Episode 20 - feedback and discussion (1 reply and 1 comment)
Thank you all for another interesting episode.
In respect to talking about what to call a tea practitioner who has students but doesn't want to use terms like "master" or "sensei." There has been an enlightening conversation on the listserv called Premodern Japanese Studies that began as how to translate "Tennō" in the context of a woman (to say emperor or empress?) that turned into what the Japanese sovereign has been called over the centuries in Japan, and then if there is an appropriate English term. Translation always involves nuances that may not exist in the original language but then get added in the second language with the pre-existing cultural baggage.
From that tangent, my original thought took me to those plastic cards we get with our Urasenke kyojō. I don't know how other schools work it, but those cards have an English "rank," if you will (similar to martial arts). Would that be a more acceptable title? Examples on the Urasenke website here. "He is a 3rd-degree instructor in the Urasenke tradition of tea." The website does not have beyond Junkyōju (not that many people make it past that). Or, a more direct translation of the Japanese title. Junkyōju is normally translated as "assistant professor" in English. That could perhaps bring up associations with University affiliation, but might be another way of avoiding "master." "She has attained the rank of assistant professor within . . . " I also don't know how often Japanese people describe themselves as being Junkyōju or Sennin Kōshi etc.
Thank you again,
I do not care about the "assistant professor" translation, I feel the use of professor is not proper.

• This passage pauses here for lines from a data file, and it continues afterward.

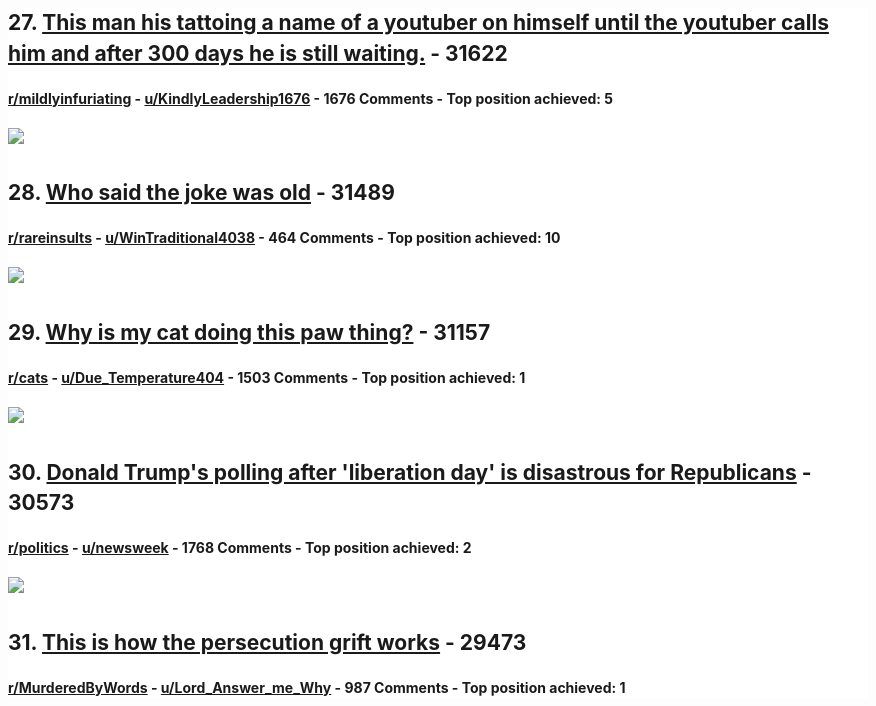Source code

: ## 27. [This man his tattoing a name of a youtuber on himself until the youtuber calls him and after 300 days he is still waiting.](http://reddit.com/r/mildlyinfuriating/comments/1jumglu/this_man_his_tattoing_a_name_of_a_youtuber_on/) - 31622
#### [r/mildlyinfuriating](http://reddit.com/r/mildlyinfuriating) - [u/KindlyLeadership1676](http://reddit.com/u/KindlyLeadership1676) - 1676 Comments - Top position achieved: 5

<a href="https://i.redd.it/blma0znaynte1.png"><img src="https://a.thumbs.redditmedia.com/qPJ6kKo8lKCHAOv4Y4-llOvt_-LyDnd5lbAprtccGC8.jpg"></img></a>

## 28. [Who said the joke was old](http://reddit.com/r/rareinsults/comments/1jufwde/who_said_the_joke_was_old/) - 31489
#### [r/rareinsults](http://reddit.com/r/rareinsults) - [u/WinTraditional4038](http://reddit.com/u/WinTraditional4038) - 464 Comments - Top position achieved: 10

<a href="https://i.redd.it/b1pyrrv1nmte1.png"><img src="https://b.thumbs.redditmedia.com/5szY3mfP3EYKKlWFjm9FMQ3PsmDpjwaRakITyOeKCgw.jpg"></img></a>

## 29. [Why is my cat doing this paw thing?](http://reddit.com/r/cats/comments/1ju6hmp/why_is_my_cat_doing_this_paw_thing/) - 31157
#### [r/cats](http://reddit.com/r/cats) - [u/Due_Temperature404](http://reddit.com/u/Due_Temperature404) - 1503 Comments - Top position achieved: 1

<a href="https://v.redd.it/7il52a0fujte1"><img src="https://external-preview.redd.it/NWo0eHNlMGZ1anRlMfAZ24GCzED7aPuSiCddAtJGMQHzghoJ8Dv4UOC5DNXO.png?width=140&amp;height=140&amp;crop=140:140,smart&amp;format=jpg&amp;v=enabled&amp;lthumb=true&amp;s=493b2d9307c4d5a50a45680d3bf062a44887b090"></img></a>

## 30. [Donald Trump's polling after 'liberation day' is disastrous for Republicans](http://reddit.com/r/politics/comments/1juc0oi/donald_trumps_polling_after_liberation_day_is/) - 30573
#### [r/politics](http://reddit.com/r/politics) - [u/newsweek](http://reddit.com/u/newsweek) - 1768 Comments - Top position achieved: 2

<a href="https://www.newsweek.com/donald-trumps-polling-after-liberation-day-disastrous-republicans-2056720"><img src="https://b.thumbs.redditmedia.com/ZGZt3arjZFZIsz8xnVxWFofDFQmSzysWrpjLI6h-yDA.jpg"></img></a>

## 31. [This is how the persecution grift works](http://reddit.com/r/MurderedByWords/comments/1jud6c7/this_is_how_the_persecution_grift_works/) - 29473
#### [r/MurderedByWords](http://reddit.com/r/MurderedByWords) - [u/Lord_Answer_me_Why](http://reddit.com/u/Lord_Answer_me_Why) - 987 Comments - Top position achieved: 1
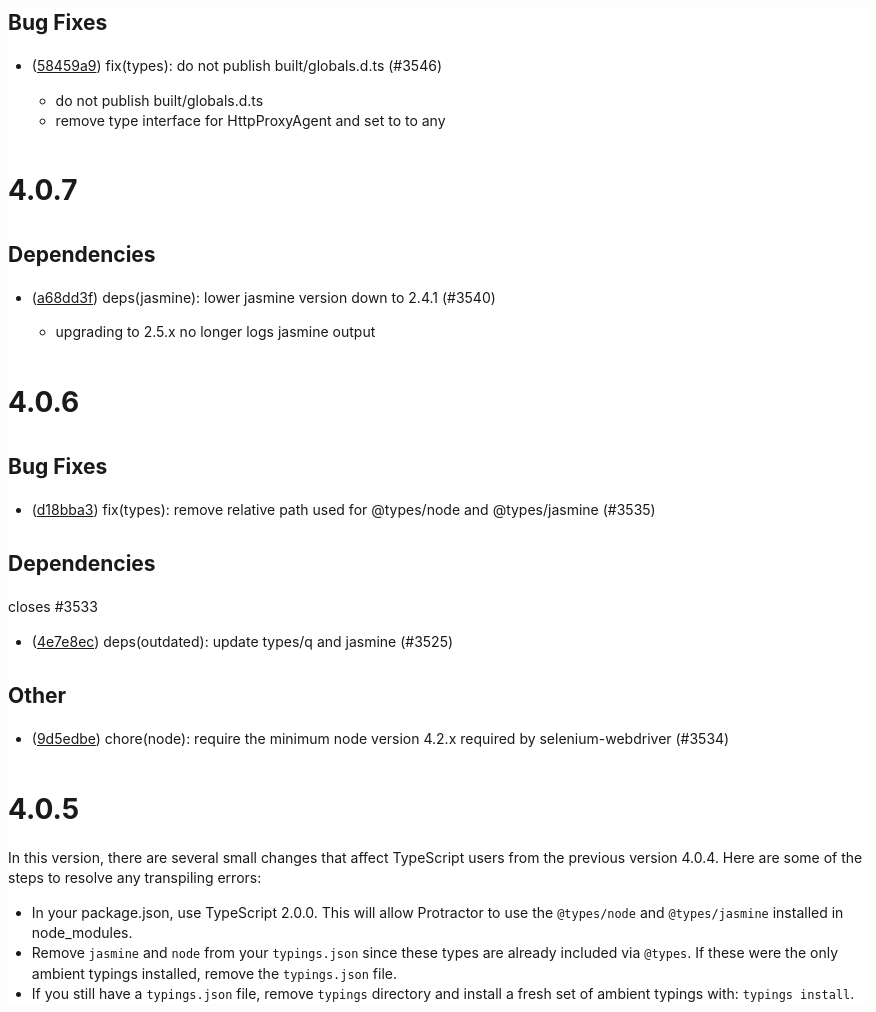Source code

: ## Bug Fixes

- ([58459a9](https://github.com/angular/protractor/commit/58459a94b9e7a54f4b48614b93c0614177a8a522))
  fix(types): do not publish built/globals.d.ts (#3546)

  - do not publish built/globals.d.ts
  - remove type interface for HttpProxyAgent and set to to any

# 4.0.7

## Dependencies

- ([a68dd3f](https://github.com/angular/protractor/commit/a68dd3f0c6e33f93a5b7e9674197154b0e68cedd))
  deps(jasmine): lower jasmine version down to 2.4.1 (#3540)

  - upgrading to 2.5.x no longer logs jasmine output

# 4.0.6

## Bug Fixes

- ([d18bba3](https://github.com/angular/protractor/commit/d18bba3e288610dd606aac4b656581da0dc65491))
  fix(types): remove relative path used for @types/node and @types/jasmine (#3535)


## Dependencies

  closes #3533
- ([4e7e8ec](https://github.com/angular/protractor/commit/4e7e8ec2c0a018e6159b557decee6b2df53958b5))
  deps(outdated): update types/q and jasmine (#3525)

## Other

- ([9d5edbe](https://github.com/angular/protractor/commit/9d5edbe315ea70aad1fd0a2eaeff3328a2f8ee93))
  chore(node): require the minimum node version 4.2.x required by selenium-webdriver (#3534)

# 4.0.5

In this version, there are several small changes that affect TypeScript users
from the previous version 4.0.4. Here are some of the steps to resolve any
transpiling errors:

- In your package.json, use TypeScript 2.0.0. This will allow Protractor to use
  the `@types/node` and `@types/jasmine` installed in node\_modules.
- Remove `jasmine` and `node` from your `typings.json` since these types are
  already included via `@types`. If these were the only ambient typings
  installed, remove the `typings.json` file.
- If you still have a `typings.json` file, remove `typings` directory and
  install a fresh set of ambient typings with: `typings install`.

In my mind professor is a very specific thing, and that the kyojo does not live up to my standards of what a professor is. So I would have been more happy if they chose a different translation. Is it a literal translation of the japanese word?
Well, it would appear that junkyōju has different English translations for American and British English. The American translation is "Associate Professor," the British is "Reader," according to the "Wisdom English-Japanese Japanese-English" dictionary that came with my computer. Kyōju would appear to be solidly "professor."